The growth mindset is less risky
Because they understand that it takes many tries to be successful, and the more they are unsuccessful, the more they learn, and the higher their chances of future success, growth mindset people take many small calculated risks as a means to achieve that success. They are not devastated if one idea leads to failure because several more are being tested. They realize that success is a numbers game, and the more opportunities they have out there, the better their batting average. And they succeed more often.

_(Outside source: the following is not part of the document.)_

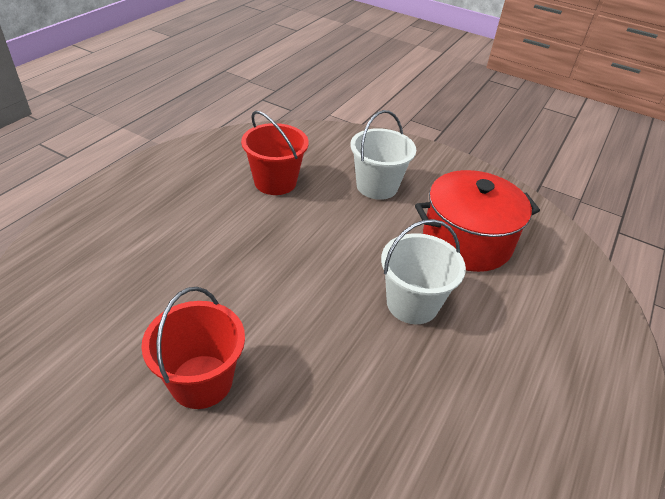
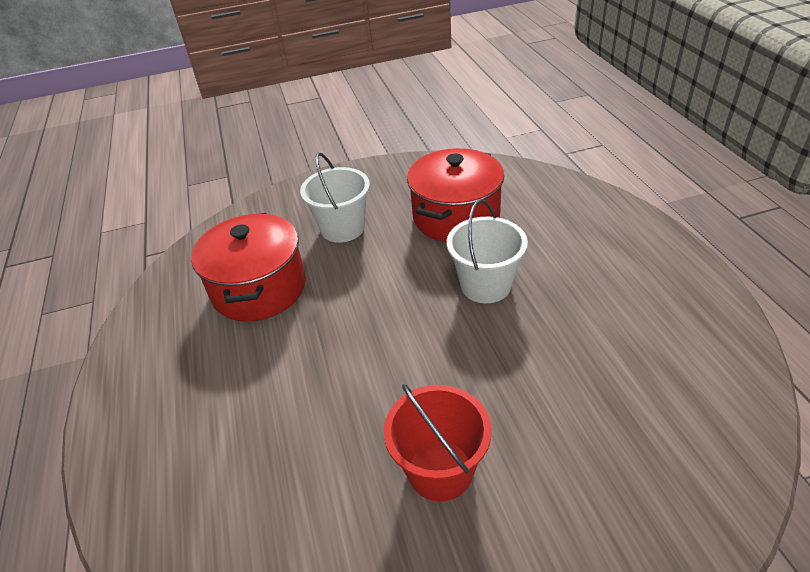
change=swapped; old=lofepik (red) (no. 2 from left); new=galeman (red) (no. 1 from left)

Fixed mindset people, by contrast, are afraid of failure, and they will not take risk until they have lined all their ducks in a row. They will analyse and use excel spreadsheets to test the outcome of their decision, often tweaking the probability scores in their favour. This usually restricts the number of projects that they undertake, and therefore, will only go for those that will yield the best results. Since they need good returns, they normally go for big projects, thereby increasing the cost of failure. Hence, they will never kill a project even if they have to, since that would conclude that they are failures, something they are designed to avoid. And so the project lingers, throwing more good money for bad.
The growth mindset is therefore less risky because it costs a lot less, and it is pulled quickly if it does not yield results.
How to embrace the growth mindset
It is not easy to embrace the growth mindset because many of us in Singapore are not used to failing. From the start of Primary One, all of us are taught that we must score 90 to 100 points for each of our subjects. If we didn’t know the answer, we should remain quiet. We don’t venture when we are unsure. These are all sure-fire techniques to build the fixed mindset. In order to move to the growth mindset, we must first be comfortable with losing, we must allow ourselves to be wrong, we must be able to fail and walk away feeling that we have learnt something, instead of having to justify, and lay blame to, why we made the mistake. The more one can embrace uncertainty, can embrace failure, can stake their reputation on being wrong, can the person develop the growth mindset.
Can we do it? Yes, with a lot of conscious effort.